• Exercise requirements
Return every line of text from the material below word for word, leaving out the images.
*** Records
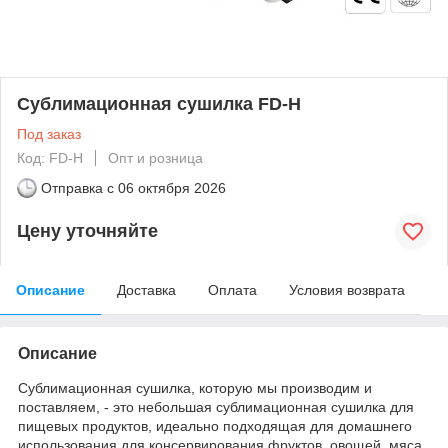
Сублимационная сушилка FD-H
Под заказ
Код: FD-H
Опт и розница
Отправка с
06 октября 2026
Цену уточняйте
Описание
Доставка
Оплата
Условия возврата
Описание
Сублимационная сушилка, которую мы производим и
поставляем, - это небольшая сублимационная сушилка для
пищевых продуктов, идеально подходящая для домашнего
использования для консервирования фруктов, овощей, мяса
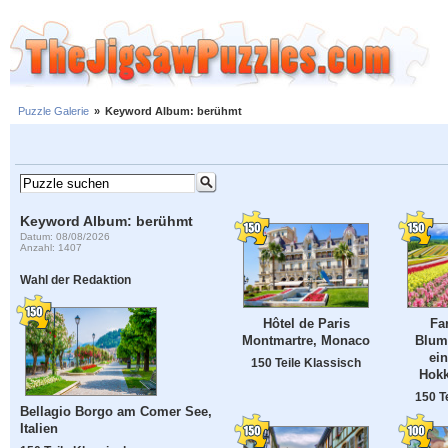
Puzzle Galerie
»
Keyword Album: berühmt
Keyword Album: berühmt
Datum: 08/08/2026
Anzahl: 1407
Wahl der Redaktion
Hôtel de Paris
Fa
Montmartre, Monaco
Blum
ei
150 Teile Klassisch
Hokk
150 T
Bellagio Borgo am Comer See,
Italien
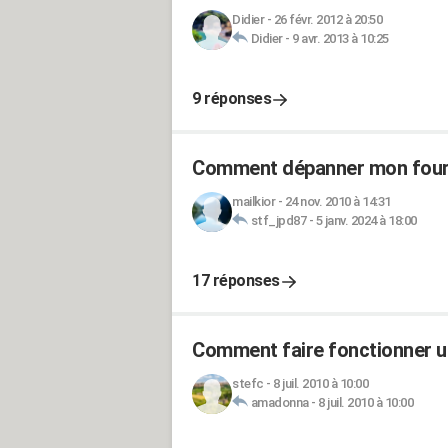
Didier
-
26 févr. 2012 à 20:50
Didier
-
9 avr. 2013 à 10:25
9 réponses
Comment dépanner mon four 
mailkior
-
24 nov. 2010 à 14:31
stf_jpd87
-
5 janv. 2024 à 18:00
17 réponses
Comment faire fonctionner u
stefc
-
8 juil. 2010 à 10:00
amadonna
-
8 juil. 2010 à 10:00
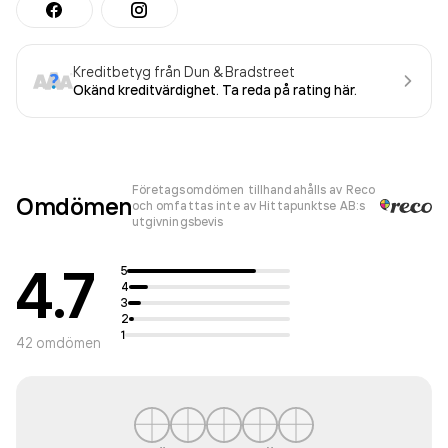
Kreditbetyg från Dun & Bradstreet
Okänd kreditvärdighet. Ta reda på rating här.
Företagsomdömen tillhandahålls av Reco
Omdömen
och omfattas inte av Hittapunktse AB:s
utgivningsbevis
4.7
5
4
3
2
1
42
omdömen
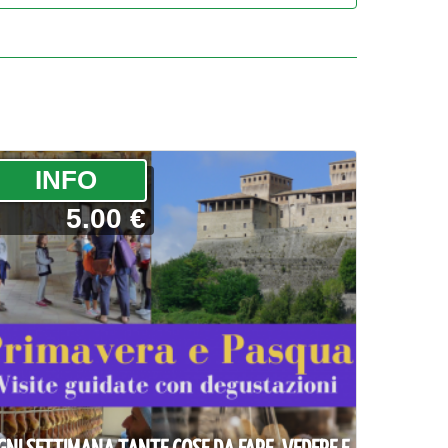
­INFO
5.00 €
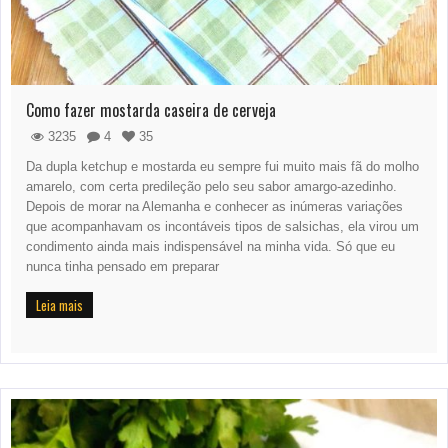
Como fazer mostarda caseira de cerveja
3235
4
35
Da dupla ketchup e mostarda eu sempre fui muito mais fã do molho
amarelo, com certa predileção pelo seu sabor amargo-azedinho.
Depois de morar na Alemanha e conhecer as inúmeras variações
que acompanhavam os incontáveis tipos de salsichas, ela virou um
condimento ainda mais indispensável na minha vida. Só que eu
nunca tinha pensado em preparar
Leia mais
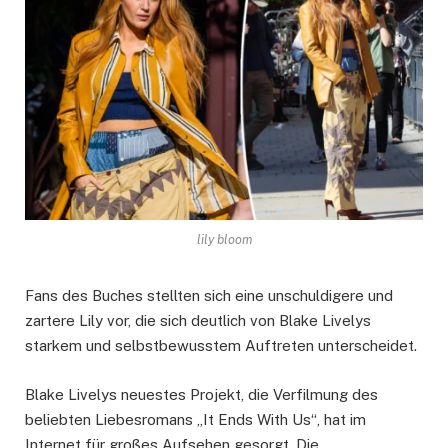
lily bloom
Fans des Buches stellten sich eine unschuldigere und
zartere Lily vor, die sich deutlich von Blake Livelys
starkem und selbstbewusstem Auftreten unterscheidet.
Blake Livelys neuestes Projekt, die Verfilmung des
beliebten Liebesromans „It Ends With Us“, hat im
Internet für großes Aufsehen gesorgt. Die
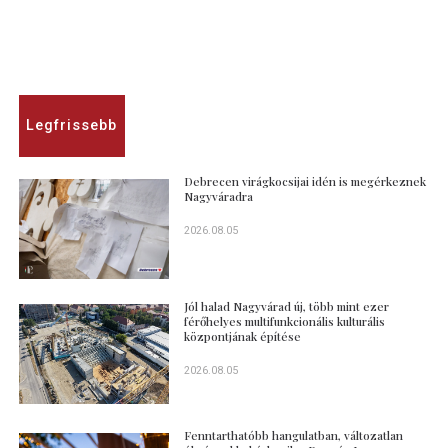
Legfrissebb
Debrecen virágkocsijai idén is megérkeznek
Nagyváradra
2026.08.05
Jól halad Nagyvárad új, több mint ezer
férőhelyes multifunkcionális kulturális
központjának építése
2026.08.05
Fenntarthatóbb hangulatban, változatlan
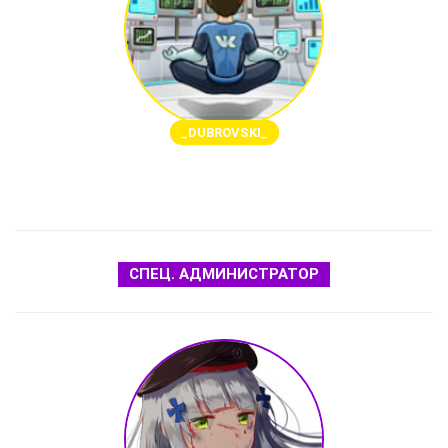
_DUBROVSKI_
СПЕЦ. АДМИНИСТРАТОР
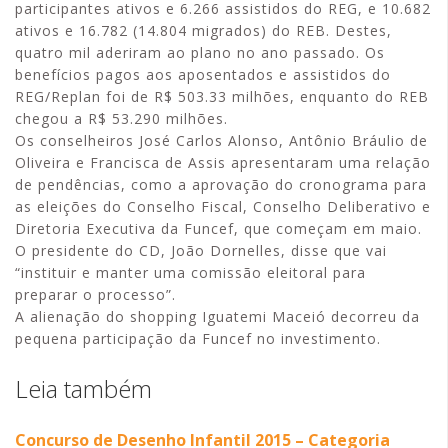
participantes ativos e 6.266 assistidos do REG, e 10.682
ativos e 16.782 (14.804 migrados) do REB. Destes,
quatro mil aderiram ao plano no ano passado. Os
benefícios pagos aos aposentados e assistidos do
REG/Replan foi de R$ 503.33 milhões, enquanto do REB
chegou a R$ 53.290 milhões.
Os conselheiros José Carlos Alonso, Antônio Bráulio de
Oliveira e Francisca de Assis apresentaram uma relação
de pendências, como a aprovação do cronograma para
as eleições do Conselho Fiscal, Conselho Deliberativo e
Diretoria Executiva da Funcef, que começam em maio.
O presidente do CD, João Dornelles, disse que vai
“instituir e manter uma comissão eleitoral para
preparar o processo”.
A alienação do shopping Iguatemi Maceió decorreu da
pequena participação da Funcef no investimento.
Leia também
Concurso de Desenho Infantil 2015 – Categoria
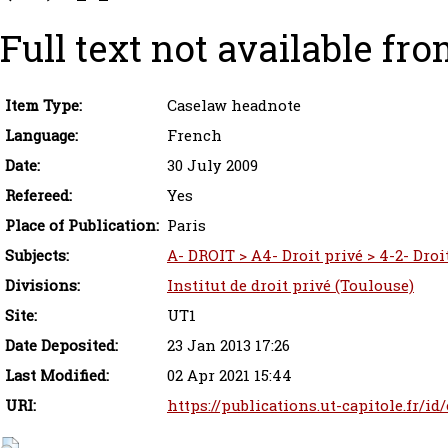
Full text not available fro
Item Type:
Caselaw headnote
Language:
French
Date:
30 July 2009
Refereed:
Yes
Place of Publication:
Paris
Subjects:
A- DROIT > A4- Droit privé > 4-2- Droi
Divisions:
Institut de droit privé (Toulouse)
Site:
UT1
Date Deposited:
23 Jan 2013 17:26
Last Modified:
02 Apr 2021 15:44
URI:
https://publications.ut-capitole.fr/id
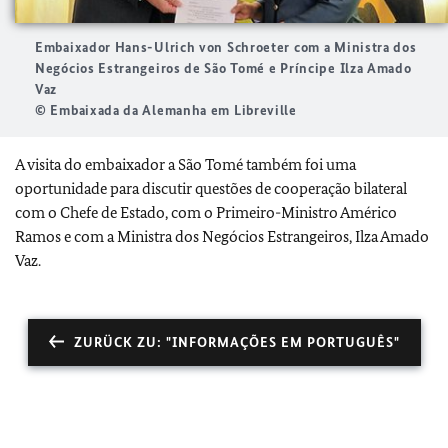
Embaixador Hans-Ulrich von Schroeter com a Ministra dos
Negócios Estrangeiros de São Tomé e Príncipe Ilza Amado
Vaz
© Embaixada da Alemanha em Libreville
A visita do embaixador a São Tomé também foi uma
oportunidade para discutir questões de cooperação bilateral
com o Chefe de Estado, com o Primeiro-Ministro Américo
Ramos e com a Ministra dos Negócios Estrangeiros, Ilza Amado
Vaz.
ZURÜCK ZU: "INFORMAÇÕES EM PORTUGUÊS"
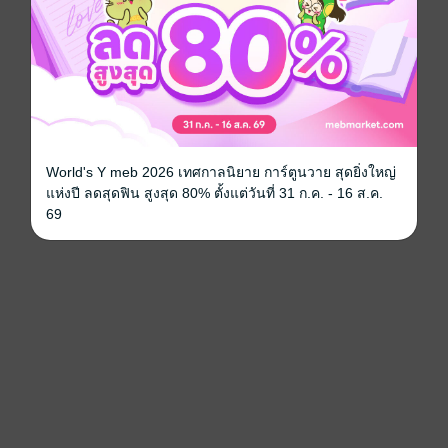
World's Y meb 2026 เทศกาลนิยาย การ์ตูนวาย สุดยิ่งใหญ่
แห่งปี ลดสุดฟิน สูงสุด 80% ตั้งแต่วันที่ 31 ก.ค. - 16 ส.ค.
69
******
• Solved exercise
Сублимационная сушилка FD-H
Под заказ
Код: FD-H
Опт и розница
Отправка с
06 октября 2026
Цену уточняйте
Описание
Доставка
Оплата
Условия возврата
Описание
Сублимационная сушилка, которую мы производим и
поставляем, - это небольшая сублимационная сушилка для
пищевых продуктов, идеально подходящая для домашнего
использования для консервирования фруктов, овощей, мяса
Puzzle Galerie
»
Keyword Album: berühmt
Keyword Album: berühmt
Datum: 08/08/2026
Anzahl: 1407
Wahl der Redaktion
Hôtel de Paris
Fa
Montmartre, Monaco
Blum
ei
150 Teile Klassisch
Hokk
150 T
Bellagio Borgo am Comer See,
Italien
Didier
-
26 févr. 2012 à 20:50
Didier
-
9 avr. 2013 à 10:25
9 réponses
Comment dépanner mon four 
mailkior
-
24 nov. 2010 à 14:31
stf_jpd87
-
5 janv. 2024 à 18:00
17 réponses
Comment faire fonctionner u
stefc
-
8 juil. 2010 à 10:00
amadonna
-
8 juil. 2010 à 10:00
Kreditbetyg från Dun & Bradstreet
Okänd kreditvärdighet. Ta reda på rating här.
Företagsomdömen tillhandahålls av Reco
Omdömen
och omfattas inte av Hittapunktse AB:s
utgivningsbevis
4.7
5
4
3
2
1
42
omdömen
­INFO
5.00 €
Como fazer mostarda caseira de cerveja
3235
4
35
Da dupla ketchup e mostarda eu sempre fui muito mais fã do molho
amarelo, com certa predileção pelo seu sabor amargo-azedinho.
Depois de morar na Alemanha e conhecer as inúmeras variações
que acompanhavam os incontáveis tipos de salsichas, ela virou um
condimento ainda mais indispensável na minha vida. Só que eu
nunca tinha pensado em preparar
Leia mais
lily bloom
Fans des Buches stellten sich eine unschuldigere und
zartere Lily vor, die sich deutlich von Blake Livelys
starkem und selbstbewusstem Auftreten unterscheidet.
Blake Livelys neuestes Projekt, die Verfilmung des
beliebten Liebesromans „It Ends With Us“, hat im
Internet für großes Aufsehen gesorgt. Die
Legfrissebb
Debrecen virágkocsijai idén is megérkeznek
Nagyváradra
2026.08.05
Jól halad Nagyvárad új, több mint ezer
férőhelyes multifunkcionális kulturális
központjának építése
2026.08.05
Fenntarthatóbb hangulatban, változatlan
_DUBROVSKI_
СПЕЦ. АДМИНИСТРАТОР
participantes ativos e 6.266 assistidos do REG, e 10.682
ativos e 16.782 (14.804 migrados) do REB. Destes,
quatro mil aderiram ao plano no ano passado. Os
benefícios pagos aos aposentados e assistidos do
REG/Replan foi de R$ 503.33 milhões, enquanto do REB
chegou a R$ 53.290 milhões.
Os conselheiros José Carlos Alonso, Antônio Bráulio de
Oliveira e Francisca de Assis apresentaram uma relação
de pendências, como a aprovação do cronograma para
as eleições do Conselho Fiscal, Conselho Deliberativo e
Diretoria Executiva da Funcef, que começam em maio.
O presidente do CD, João Dornelles, disse que vai
“instituir e manter uma comissão eleitoral para
preparar o processo”.
A alienação do shopping Iguatemi Maceió decorreu da
pequena participação da Funcef no investimento.
Leia também
Concurso de Desenho Infantil 2015 – Categoria
Full text not available fro
Item Type:
Caselaw headnote
Language:
French
Date:
30 July 2009
Refereed:
Yes
Place of Publication:
Paris
Subjects:
A- DROIT > A4- Droit privé > 4-2- Droi
Divisions:
Institut de droit privé (Toulouse)
Site:
UT1
Date Deposited:
23 Jan 2013 17:26
Last Modified:
02 Apr 2021 15:44
URI:
https://publications.ut-capitole.fr/id
Embaixador Hans-Ulrich von Schroeter com a Ministra dos
Negócios Estrangeiros de São Tomé e Príncipe Ilza Amado
Vaz
© Embaixada da Alemanha em Libreville
A visita do embaixador a São Tomé também foi uma
oportunidade para discutir questões de cooperação bilateral
com o Chefe de Estado, com o Primeiro-Ministro Américo
Ramos e com a Ministra dos Negócios Estrangeiros, Ilza Amado
Vaz.
ZURÜCK ZU: "INFORMAÇÕES EM PORTUGUÊS"
World's Y meb 2026 เทศกาลนิยาย การ์ตูนวาย สุดยิ่งใหญ่
แห่งปี ลดสุดฟิน สูงสุด 80% ตั้งแต่วันที่ 31 ก.ค. - 16 ส.ค.
69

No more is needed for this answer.